[Gluster-devel] Report ESTALE as ENOENT

Wed Oct 11 14:02:53 UTC 2017

On Wed, Oct 11, 2017 at 04:11:51PM +0530, Raghavendra G wrote:
> On Thu, Mar 31, 2016 at 1:22 AM, J. Bruce Fields <bfields at fieldses.org>
> wrote:
> 
> > On Mon, Mar 28, 2016 at 04:21:00PM -0400, Vijay Bellur wrote:
> > > I would prefer to:
> > >
> > > 1. Return ENOENT for all system calls that operate on a path.
> > >
> > > 2. ESTALE might be ok for file descriptor based operations.
> >
> > Note that operations which operate on paths can fail with ESTALE when
> > they attempt to look up a component within a directory that no longer
> > exists.
> >
> 
> But, "man 2 rmdir"  or "man 2 unlink" doesn't list ESTALE as a valid error.

In fact, almost no man pages list ESTALE as a valid error:

	[bfields at patate man-pages]$ git grep ESTALE
	Changes.old:        Change description for ESTALE
	man2/open_by_handle_at.2:.B ESTALE
	man2/open_by_handle_at.2:.B ESTALE
	man3/errno.3:.B ESTALE

Cc'ing Michael Kerrisk for advice.  Is there some reason for that, or
can we fix those man pages?

> Also rm doesn't seem to handle ESTALE too [3]
> 
> [4] https://github.com/coreutils/coreutils/blob/master/src/remove.c#L305

I *think* that code is just deciding whether a given error should be
silently ignored in the rm -f case.  I don't think -ESTALE (indicating
the directory is bad) is such an error, so I think this code is correct.

- **GOAL OF THE EXERCISE**
Could you continue the mailing-list thread on reporting ESTALE as ENOENT from where it stops?

- **Collected data**

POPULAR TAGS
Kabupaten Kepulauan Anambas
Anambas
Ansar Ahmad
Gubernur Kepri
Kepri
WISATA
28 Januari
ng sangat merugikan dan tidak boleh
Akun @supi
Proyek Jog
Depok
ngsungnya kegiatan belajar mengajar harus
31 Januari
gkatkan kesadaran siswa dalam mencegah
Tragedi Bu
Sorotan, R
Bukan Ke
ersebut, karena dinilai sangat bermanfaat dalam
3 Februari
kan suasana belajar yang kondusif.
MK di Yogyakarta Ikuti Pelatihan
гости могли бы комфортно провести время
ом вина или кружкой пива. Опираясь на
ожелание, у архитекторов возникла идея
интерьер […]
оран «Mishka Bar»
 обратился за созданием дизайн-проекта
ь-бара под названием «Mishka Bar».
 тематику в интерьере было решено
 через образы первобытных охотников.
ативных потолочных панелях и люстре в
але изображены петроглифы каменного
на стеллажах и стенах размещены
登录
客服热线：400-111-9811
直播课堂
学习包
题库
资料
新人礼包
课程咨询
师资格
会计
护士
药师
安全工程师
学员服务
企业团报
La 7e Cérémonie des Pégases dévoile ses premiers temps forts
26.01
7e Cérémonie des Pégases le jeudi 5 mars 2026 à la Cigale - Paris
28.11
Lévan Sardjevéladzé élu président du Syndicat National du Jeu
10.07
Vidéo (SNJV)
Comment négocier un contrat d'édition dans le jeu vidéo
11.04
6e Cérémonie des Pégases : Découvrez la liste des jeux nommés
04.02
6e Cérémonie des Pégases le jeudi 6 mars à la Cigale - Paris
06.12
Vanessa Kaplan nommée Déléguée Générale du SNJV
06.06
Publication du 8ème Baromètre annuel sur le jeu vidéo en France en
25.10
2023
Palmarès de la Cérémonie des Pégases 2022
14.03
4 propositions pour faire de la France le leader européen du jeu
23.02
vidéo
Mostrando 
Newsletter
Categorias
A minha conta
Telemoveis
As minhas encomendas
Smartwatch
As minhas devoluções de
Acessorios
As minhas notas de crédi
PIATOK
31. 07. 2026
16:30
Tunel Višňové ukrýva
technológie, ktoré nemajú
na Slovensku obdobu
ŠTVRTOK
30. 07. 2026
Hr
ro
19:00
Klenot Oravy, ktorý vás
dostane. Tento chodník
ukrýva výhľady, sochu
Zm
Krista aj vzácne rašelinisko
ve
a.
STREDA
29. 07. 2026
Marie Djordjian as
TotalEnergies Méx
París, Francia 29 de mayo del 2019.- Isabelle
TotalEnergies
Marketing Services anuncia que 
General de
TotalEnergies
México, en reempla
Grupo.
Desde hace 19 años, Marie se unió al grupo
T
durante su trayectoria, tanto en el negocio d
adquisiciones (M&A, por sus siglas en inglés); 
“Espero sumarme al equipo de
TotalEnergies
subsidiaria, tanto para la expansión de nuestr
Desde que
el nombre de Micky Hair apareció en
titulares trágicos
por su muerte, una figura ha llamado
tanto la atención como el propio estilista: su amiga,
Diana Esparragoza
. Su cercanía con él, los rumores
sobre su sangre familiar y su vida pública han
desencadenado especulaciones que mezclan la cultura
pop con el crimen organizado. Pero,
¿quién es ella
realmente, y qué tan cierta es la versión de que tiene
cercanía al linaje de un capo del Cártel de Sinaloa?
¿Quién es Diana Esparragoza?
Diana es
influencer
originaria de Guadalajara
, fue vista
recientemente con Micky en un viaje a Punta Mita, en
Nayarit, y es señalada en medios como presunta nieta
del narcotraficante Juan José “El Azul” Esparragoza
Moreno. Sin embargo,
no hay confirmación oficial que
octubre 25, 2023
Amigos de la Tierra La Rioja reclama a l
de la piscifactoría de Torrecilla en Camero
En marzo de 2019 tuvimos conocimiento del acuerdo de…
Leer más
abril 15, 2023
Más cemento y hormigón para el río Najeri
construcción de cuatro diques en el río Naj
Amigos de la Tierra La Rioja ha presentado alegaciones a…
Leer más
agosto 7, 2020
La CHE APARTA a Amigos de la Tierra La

- **RESPONSE AREA**
But my understanding may be wrong.

> > Maybe non-creating open("./foo") returning ENOENT would be reasonable in
> > this case since that's what you'd get in the local filesystem case, but
> > creat("./foo") returning ENOENT, for example, isn't something
> > applications will be written to handle.
> >
> > The Linux VFS will retry ESTALE on path-based systemcalls *one* time, to
> > reduce the chance of ESTALE in those cases.
> 
> 
> I should've anticipated bug [2] due to this comment. My mistake. Bug [2] is
> indeed due to kernel not retrying open on receiving an ENOENT error.
> Glusterfs sent ENOENT because file's inode-number/nodeid changed but same
> path exists. The correct error would've been ESTALE, but due to our
> conversion of ESTALE to ENOENT, the latter was sent back to kernel.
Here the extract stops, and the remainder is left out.